The climate emergency is impacting so many parts of our life, from dangerous floods destroying our homes and choking wildfires filling the sky with smoke to heatwaves killing Canadians by the hundreds. These are the issues, quite understandably, that come to mind when we think about climate change.

But did you know that climate change could be putting your pension at risk too?

How are pensions at risk from climate change?

Pension funds hold a large amount of money. In fact, the top ten pension funds in Canada hold more than $1.7 trillion in assets and wield a considerable level of influence on the industries they invest in.

According to the International Energy Agency, in order to limit warming to 1.5 degrees Celsius, no new fossil fuel supply can be developed and no new investment in fossil fuel supply is needed.

Canadian pension funds continue to bank on fossil fuels, investing in development and extraction projects in Canada and in other countries around the world.
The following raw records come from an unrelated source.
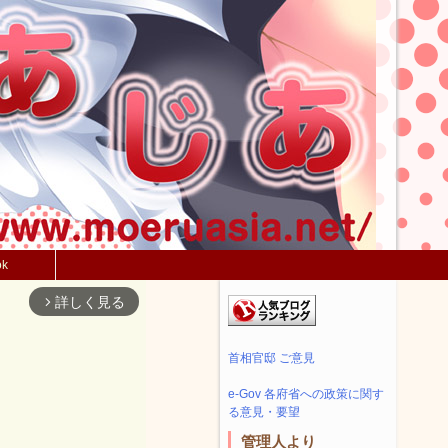
ok
詳しく見る
arrow_forward_ios
首相官邸 ご意見
e-Gov 各府省への政策に関す
る意見・要望
管理人より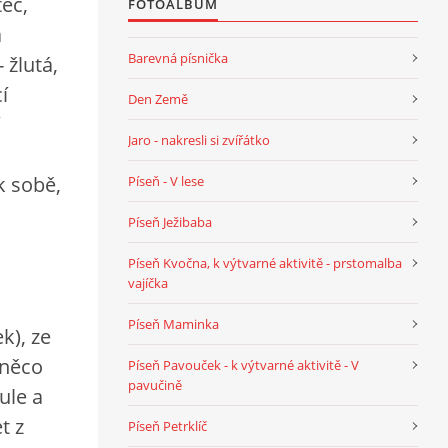
tec,
FOTOALBUM
a
Barevná písnička
 žlutá,
í
Den Země
Jaro - nakresli si zvířátko
 k sobě,
Píseň - V lese
Píseň Ježibaba
Píseň Kvočna, k výtvarné aktivitě - prstomalba
vajíčka
Píseň Maminka
k), ze
 něco
Píseň Pavouček - k výtvarné aktivitě - V
pavučině
ule a
t z
Píseň Petrklíč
Not only does this increase the risk of disastrous climate change for all Canadians by funding the release of greenhouse gas emissions into the atmosphere, it also puts the financial wellbeing of beneficiaries at risk by investing in industries that do not have a future in a low-carbon world.

Canadians’ pensions can be exposed to two types of financial risk from climate change – physical risk and transition risk.

Physical risk is the risk to investments that could be exposed to climate disasters and long-term shifts in climate patterns, such as real estate destroyed by wildfires or rising sea levels.

Transition risk is the risk to investments that are not aligned with the necessary transition to a low carbon economy, such as investments in fossil fuels extraction. In a low-carbon future, these investments risk becoming “stranded” as the world moves away from fossil fuels to sustainable sources of energy.

By continuing to invest in industries that are not part of a healthy and sustainable future, pension funds are potentially putting the hard-earned savings of Canadians in danger.

What are your rights as a pension beneficiary? 

Many Canadians work hard throughout their adult life and contribute to a pension fund so that when they retire, they have a little comfort in their later years.

In return, pension funds are responsible for safely managing savings and investing wisely for the future.

Pension fund administrators and managers have a clear fiduciary obligation to their beneficiaries – the people who pay into a pension fund throughout their working life. This means that they have a legal duty to make financial decisions that will benefit beneficiaries in the long-term and ensure that the fund can pay pensions, whether that be 10, 30 or 50 years from now.

What do we know about pensions’ climate risk?

In the face of growing concerns about the risks posed by climate change, Canadians are beginning to ask questions about how their savings might be impacted.

Unfortunately, the information currently available is patchy at best.

While big Canadian public sector pension funds are increasing their assessment and reporting of climate risk, there is no law or framework that requires them to disclose this risk in a consistent and clear way. As a result, voluntary reporting leads to a lack of information and clarity for so many pension holders. Even less is known about private sector pension funds.

Effectively, Canadians do not know what kind of risk their pensions are exposed to from investments in fossil fuels. This in turn means that beneficiaries can’t determine whether pension funds are investing in a way that keeps their pensions safe.

Other countries have started regulating how pension funds and other investors must disclose and deal with climate risk. The United Kingdom and New Zealand have introduced laws making climate risk reporting mandatory. In some US states, legislation has been introduced requiring public pension funds to divest from fossil fuels altogether.

Recently, Canada’s second-largest pension fund, Caisse de dépôt et placement du Québec, announced that it would divest all its oil production investments by 2022 due to risk increasing risks from climate change. It is the first Canadian pension to do so. More pension funds need to take this kind of action to show they are addressing the real long-term risks of investing in fossil fuels.

What is Ecojustice doing? 

Ecojustice is working with beneficiaries of Canada’s ten largest pension funds to find out more information about how their pensions might be in danger from climate risk.

Together with Shift: Action for Pension Wealth & Planet Health and Environmental Defence, we have helped beneficiaries write to the boards and executives of these pension funds demanding more information about how they are assessing and responding to climate risk. Ecojustice wrote a legal backgrounder explaining how these pension funds have legal obligations to address climate risk.

In addition to asking pension funds to disclose their fossil fuel investments, beneficiaries are also asking how the pension funds justify investing in fossil fuels when there is no long-term future for these projects.

Canadians deserve transparency about the level of climate risk that their pension savings may be exposed to and to know that their pension fund is not betting against a safe low-carbon future. Ecojustice is working to make sure that pensions funds are transparent about their climate risk and are working to move away from fossil fuel developments.